The first CMBS deal that’s in compliance with new risk retention rules has been sent to ratings agencies for preliminary feedback, industry sources told Real Estate Capital.
Wells Fargo, Bank of America and Morgan Stanley are teaming up on the circa $1 billion transaction. They have sent preliminary details on the deal in order to catch any problems with the proposed structure and make sure they are conforming to the rules before risk retention rules go into effect in December.
Starting in December, CMBS issuers will have to retain a 5 percent slice of every tranche in a new deal they issue — or designate a B-piece buyer to take on that risk. The rules have created some confusion in an already volatile CMBS market that saw spreads widening aggressively earlier this year as issuance numbers dropped dramatically. Spreads have since tightened, but nearly halfway through the year issuance currently stands at just $26.8 billion, according to latest numbers from Trepp, which pales in comparison to last year’s $100 billion-plus full-year tally.

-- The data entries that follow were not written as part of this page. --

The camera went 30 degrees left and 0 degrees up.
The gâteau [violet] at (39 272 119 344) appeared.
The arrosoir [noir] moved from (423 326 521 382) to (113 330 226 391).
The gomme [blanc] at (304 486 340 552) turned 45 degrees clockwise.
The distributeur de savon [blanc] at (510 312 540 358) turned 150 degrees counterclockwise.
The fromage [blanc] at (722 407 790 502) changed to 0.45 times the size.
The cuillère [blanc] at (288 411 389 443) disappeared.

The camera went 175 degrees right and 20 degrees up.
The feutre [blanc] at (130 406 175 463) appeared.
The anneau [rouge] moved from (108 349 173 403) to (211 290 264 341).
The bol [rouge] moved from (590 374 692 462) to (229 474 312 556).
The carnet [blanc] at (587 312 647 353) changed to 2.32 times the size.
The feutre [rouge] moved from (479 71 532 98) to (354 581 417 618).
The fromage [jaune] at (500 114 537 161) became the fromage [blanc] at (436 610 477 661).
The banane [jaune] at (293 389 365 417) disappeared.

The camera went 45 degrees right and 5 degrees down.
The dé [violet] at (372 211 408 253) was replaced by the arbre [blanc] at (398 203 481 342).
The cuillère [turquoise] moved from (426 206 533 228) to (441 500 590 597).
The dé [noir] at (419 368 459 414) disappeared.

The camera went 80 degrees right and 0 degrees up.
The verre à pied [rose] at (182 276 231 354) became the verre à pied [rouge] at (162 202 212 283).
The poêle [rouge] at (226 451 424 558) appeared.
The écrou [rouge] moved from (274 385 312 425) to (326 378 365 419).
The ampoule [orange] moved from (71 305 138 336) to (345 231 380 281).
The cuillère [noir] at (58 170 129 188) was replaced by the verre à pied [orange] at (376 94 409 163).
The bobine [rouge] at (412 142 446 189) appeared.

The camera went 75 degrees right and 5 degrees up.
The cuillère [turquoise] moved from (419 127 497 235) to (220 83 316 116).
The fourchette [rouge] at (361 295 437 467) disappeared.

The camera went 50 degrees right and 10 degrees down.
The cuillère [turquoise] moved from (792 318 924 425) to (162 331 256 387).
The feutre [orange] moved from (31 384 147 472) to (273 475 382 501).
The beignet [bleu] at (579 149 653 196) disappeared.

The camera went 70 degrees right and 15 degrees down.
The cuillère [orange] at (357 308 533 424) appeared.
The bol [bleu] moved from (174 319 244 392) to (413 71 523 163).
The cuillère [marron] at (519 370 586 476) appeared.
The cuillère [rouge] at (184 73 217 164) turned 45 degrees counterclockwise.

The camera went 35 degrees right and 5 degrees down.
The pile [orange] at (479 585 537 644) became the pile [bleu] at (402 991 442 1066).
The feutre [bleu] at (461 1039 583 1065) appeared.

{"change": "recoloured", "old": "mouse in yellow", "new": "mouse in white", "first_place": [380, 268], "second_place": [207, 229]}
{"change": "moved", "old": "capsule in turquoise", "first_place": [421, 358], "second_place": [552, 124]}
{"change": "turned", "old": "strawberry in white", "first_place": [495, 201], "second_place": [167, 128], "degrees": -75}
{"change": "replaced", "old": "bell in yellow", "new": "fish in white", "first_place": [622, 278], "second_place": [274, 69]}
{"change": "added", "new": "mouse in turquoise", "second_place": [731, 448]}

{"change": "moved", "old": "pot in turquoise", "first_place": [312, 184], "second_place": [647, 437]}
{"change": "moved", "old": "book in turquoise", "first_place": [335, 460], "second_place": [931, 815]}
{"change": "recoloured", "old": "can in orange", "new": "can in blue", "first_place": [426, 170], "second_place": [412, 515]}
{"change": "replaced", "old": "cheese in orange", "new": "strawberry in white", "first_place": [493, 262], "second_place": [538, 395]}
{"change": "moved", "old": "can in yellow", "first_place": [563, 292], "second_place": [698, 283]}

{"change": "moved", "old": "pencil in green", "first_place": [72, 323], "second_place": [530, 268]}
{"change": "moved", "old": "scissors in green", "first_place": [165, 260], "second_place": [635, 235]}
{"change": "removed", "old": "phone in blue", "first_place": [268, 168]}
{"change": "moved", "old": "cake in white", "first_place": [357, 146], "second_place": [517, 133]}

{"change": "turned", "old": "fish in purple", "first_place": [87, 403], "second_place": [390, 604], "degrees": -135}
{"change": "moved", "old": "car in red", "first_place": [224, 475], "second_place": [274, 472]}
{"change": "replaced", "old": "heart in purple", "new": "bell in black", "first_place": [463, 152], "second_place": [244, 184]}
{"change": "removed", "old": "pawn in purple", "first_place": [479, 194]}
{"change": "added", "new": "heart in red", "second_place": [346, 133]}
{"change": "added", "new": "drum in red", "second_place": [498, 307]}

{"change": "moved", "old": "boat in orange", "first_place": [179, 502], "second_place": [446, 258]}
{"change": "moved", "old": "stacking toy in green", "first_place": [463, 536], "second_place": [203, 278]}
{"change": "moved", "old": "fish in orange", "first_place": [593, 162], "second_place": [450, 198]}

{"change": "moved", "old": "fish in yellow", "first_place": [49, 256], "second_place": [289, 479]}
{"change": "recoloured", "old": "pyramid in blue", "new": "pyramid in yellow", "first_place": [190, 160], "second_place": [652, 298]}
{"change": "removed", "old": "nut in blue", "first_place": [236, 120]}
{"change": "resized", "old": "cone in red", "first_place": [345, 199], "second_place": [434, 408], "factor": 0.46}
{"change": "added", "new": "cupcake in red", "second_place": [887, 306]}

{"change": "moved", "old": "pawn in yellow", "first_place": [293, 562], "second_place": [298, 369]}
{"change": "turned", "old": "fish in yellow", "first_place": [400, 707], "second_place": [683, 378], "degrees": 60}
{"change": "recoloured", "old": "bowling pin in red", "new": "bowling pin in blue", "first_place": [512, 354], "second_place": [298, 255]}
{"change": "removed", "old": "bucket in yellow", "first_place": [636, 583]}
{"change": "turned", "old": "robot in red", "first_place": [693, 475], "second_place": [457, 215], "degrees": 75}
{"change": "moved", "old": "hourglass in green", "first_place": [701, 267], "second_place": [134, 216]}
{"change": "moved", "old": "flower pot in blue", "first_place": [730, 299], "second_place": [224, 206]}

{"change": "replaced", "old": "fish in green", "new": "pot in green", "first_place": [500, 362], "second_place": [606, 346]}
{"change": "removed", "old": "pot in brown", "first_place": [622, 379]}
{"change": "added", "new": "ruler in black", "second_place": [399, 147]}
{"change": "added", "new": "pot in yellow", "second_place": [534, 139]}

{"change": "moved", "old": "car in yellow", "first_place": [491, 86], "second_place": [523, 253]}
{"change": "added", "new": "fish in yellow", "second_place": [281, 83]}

Regulators are implementing the risk retention rules as part of the 2010 Dodd-Frank regulations, meant to avoid risky practices that led up to the recession by forcing issuing banks and B-piece buyers to keep a vested interest in the securities — rather than passing all risk onto investors.
Last month the single-family rental (SFR) deal, Colony Starwood Homes 2016-1, was launched with a risk retention class, becoming the first such structure in a securitization, but this marks the first CMBS deal that would be fully compliant.
Pre-sale reports for the transaction won’t be made public at least until mid-July, sources said. Bloomberg first reported on the new deal.